LOGNEWS201.COM-LOMBOK TIMUR. Dijumpai di Masjid Jami Baiturrahman di desa Apitaik, Lombok Timur. Zainul Majdi atau biasa disebut TGB menanggapi soal surat edaran Mentri Agama No. SE 05 tahun 2022 tentang surat edaran Pedoman Penggunaan Pengeras Suara di Masjid Dan Musala.
Ada dua poin yang disampaikan TGB terhadap Mentri Agama Yaqut Cholil, pertama Menurutnya, Menteri Agama (Menag) Yaqut Cholil Qoumas yang menerbitkan aturan tersebut merupakan tokoh dari organisasi Islam terbesar di Indonesia.
"Kemudian juga putra dari seorang ulama besar Almagfurlah Kiai Cholil Bisri Rembang. Jadi, niat beliau pasti baik itu yang pertama,"
TGB yang baru terpilih sebagai Ketua umum Pengurus Besar Nadhatul Wathan Diniah Islam iyah pada 30 Januari 2022 lanjut mengungkapkan, penerbitan kebijakan publik sejatinya harus memperhatikan aspek imparsial.
"Artinya rata seimbang, adil tidak memihak. Karena itu kalau ingin menciptakan pengaturan maka seharusnya yang diatur itu bukan hanya masjid dan musala," ujarnya, lanjut menurut TGB pengeras suara tak hanya digunakan di musala dan masjid.
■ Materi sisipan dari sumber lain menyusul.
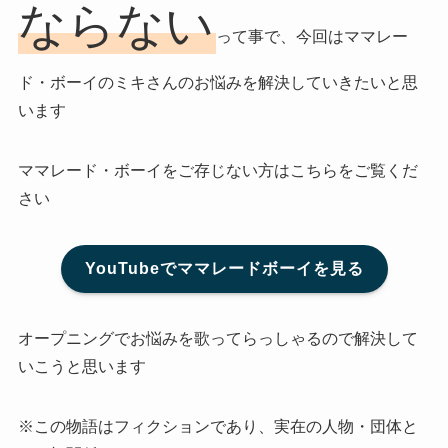
ならない
って事で、今回はママレー
ド・ボーイのミキさんのお悩みを解決していきたいと思
います
ママレード・ボーイをご存じない方はこちらをご覧くだ
さい
YouTubeでママレードボーイを見る
オープニングでお悩みを歌ってらっしゃるので解決して
いこうと思います
※この物語はフィクションであり、実在の人物・団体と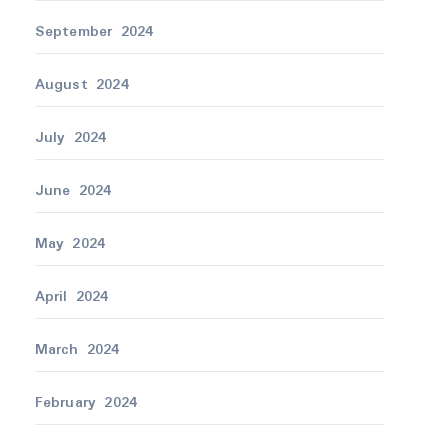
September 2024
August 2024
July 2024
June 2024
May 2024
April 2024
March 2024
February 2024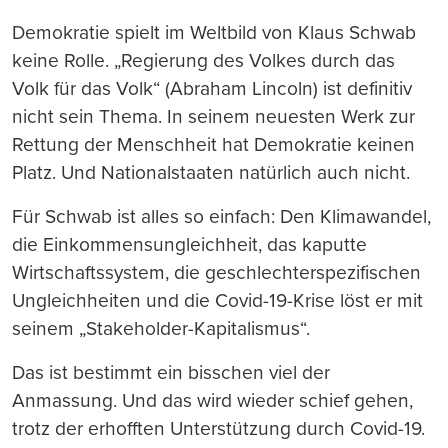
Demokratie spielt im Weltbild von Klaus Schwab
keine Rolle. „Regierung des Volkes durch das
Volk für das Volk“ (Abraham Lincoln) ist definitiv
nicht sein Thema. In seinem neuesten Werk zur
Rettung der Menschheit hat Demokratie keinen
Platz. Und Nationalstaaten natürlich auch nicht.
Für Schwab ist alles so einfach: Den Klimawandel,
die Einkommensungleichheit, das kaputte
Wirtschaftssystem, die geschlechterspezifischen
Ungleichheiten und die Covid-19-Krise löst er mit
seinem „Stakeholder-Kapitalismus“.
Das ist bestimmt ein bisschen viel der
Anmassung. Und das wird wieder schief gehen,
trotz der erhofften Unterstützung durch Covid-19.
Namun juga dipakai di tempat ibadah yang lain. Ada momen-momen di mana acara ritual keagamaan itu juga mengeluarkan suara yang cukup besar.
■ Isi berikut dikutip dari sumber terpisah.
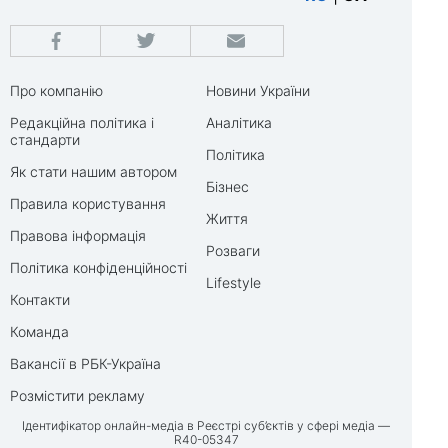
Про компанію
Новини України
Редакційна політика і
Аналітика
стандарти
Політика
Як стати нашим автором
Бізнес
Правила користування
Життя
Правова інформація
Розваги
Політика конфіденційності
Lifestyle
Контакти
Команда
Вакансії в РБК-Україна
Розмістити рекламу
Ідентифікатор онлайн-медіа в Реєстрі суб’єктів у сфері медіа —
R40-05347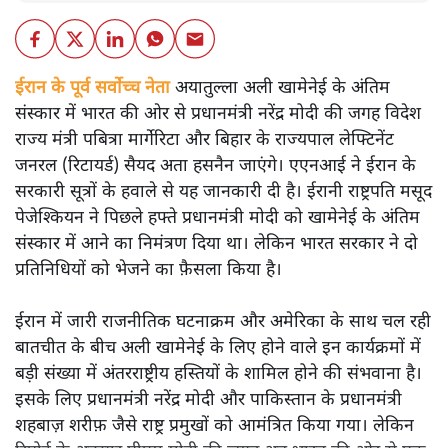
ईरान के पूर्व सर्वोच्च नेता
अयातुल्ला अली खामेनेई के अंतिम
संस्कार में भारत की ओर से प्रधानमंत्री नरेंद्र मोदी की जगह विदेश
राज्य मंत्री पबित्रा मार्गेरिटा और बिहार के राज्यपाल लेफ्टिनेंट
जनरल (रिटायर्ड) सैयद अता हसनैन जाएंगे। एएनआई ने ईरान के
सरकारी सूत्रों के हवाले से यह जानकारी दी है। ईरानी राष्ट्रपति मसूद
पेजेश्कियन ने पिछले हफ्ते प्रधानमंत्री मोदी को खामेनेई के अंतिम
संस्कार में आने का निमंत्रण दिया था। लेकिन भारत सरकार ने दो
प्रतिनिधियों को भेजने का फ़ैसला किया है।
ईरान में जारी राजनीतिक घटनाक्रम और अमेरिका के साथ चल रही
बातचीत के बीच अली खामेनेई के लिए होने वाले इन कार्यक्रमों में
बड़ी संख्या में अंतरराष्ट्रीय हस्तियों के शामिल होने की संभवाना है।
इसके लिए प्रधानमंत्री नरेंद्र मोदी और पाकिस्तान के प्रधानमंत्री
शहबाज़ शरीफ़ जैसे राष्ट्र प्रमुखों को आमंत्रित किया गया। लेकिन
"Sehingga menurut saya kalau memang mau membuat satu surat edaran untuk mengatur penggunaan pengeras suara di rumah ibadah jauh lebih baik tidak hanya menyangkut masjid dan musala," ujar dia.
Hal ini, katanya supaya tidak kemudian menciptakan kesan bahwa seakan-akan yang berpotensial mengganggu ketenangan atau ketentraman itu hanya suara yang keluar dari masjid dan musala.
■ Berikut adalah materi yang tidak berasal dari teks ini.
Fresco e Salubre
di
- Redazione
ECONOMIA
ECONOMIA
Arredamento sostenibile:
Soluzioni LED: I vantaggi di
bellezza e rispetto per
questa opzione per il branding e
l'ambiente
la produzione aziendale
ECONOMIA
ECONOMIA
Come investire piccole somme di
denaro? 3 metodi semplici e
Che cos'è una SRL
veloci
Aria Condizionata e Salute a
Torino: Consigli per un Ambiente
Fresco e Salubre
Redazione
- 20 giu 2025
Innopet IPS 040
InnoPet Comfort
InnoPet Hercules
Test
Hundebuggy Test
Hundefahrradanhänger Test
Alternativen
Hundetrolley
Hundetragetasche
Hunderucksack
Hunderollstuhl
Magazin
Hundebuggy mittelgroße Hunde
Sementara semua tahu, rumah ibadah agama lainnya juga mengeluarkan suara kidung-kidung, lagu-lagu pujian, dan lagu-lagu keagamaan.
Pengeras suara masjid atau musala memiliki juga fungsi sosial budaya. Jadi, menurut TGB di daerah-daerah seperti misalnya di NTB justru pengeras suara masjid itu bukan mengganggu sebaliknya malah menjadi rujukan dari masyarakat di desa.
"Karena di situ sekali lagi bisa juga digunakan untuk banyak pengumuman-pengumuman yang menjadi perhatian dari masyarakat," ujarnya.
TGB mengatakan pengaturan pengeras suara rumah ibadah memang cocok dilakukan di perkotaan karena masyarakatnya yang heterogen.
Meski begitu, lanjut TGB, pengaturan ini lebih baik diserahkan kepada kearifan bersama, salah satunya didiskusikan di Forum Kerukunan Umat Beragama (FKUB)
"Diserahkan kepada FKUB untuk kemudian membuat kesepakatan bersama. Kesepakatan itu lahir dan dibicarakan di tingkat masyarakat dan disepakati itu akan jauh lebih mudah diterima. Dibandingkan surat edaran yang isinya berlaku untuk semua padahal situasi masing-masing daerah itu beda-beda," tuturnya.
Misalnya seperti di NTB yang dikenal dengan Pulau Seribu Masjid, ucap TGB, suara dari masjid justru dirindukan. Suara yang justru menjadi penyejuk, tidak ada yang merasa terganggu.
"Bila hal ini berkenan dikoreksi menjadi hal bagus, sehingga tidak terkesan hanya menyasar kepada masjid dan musala," katanya.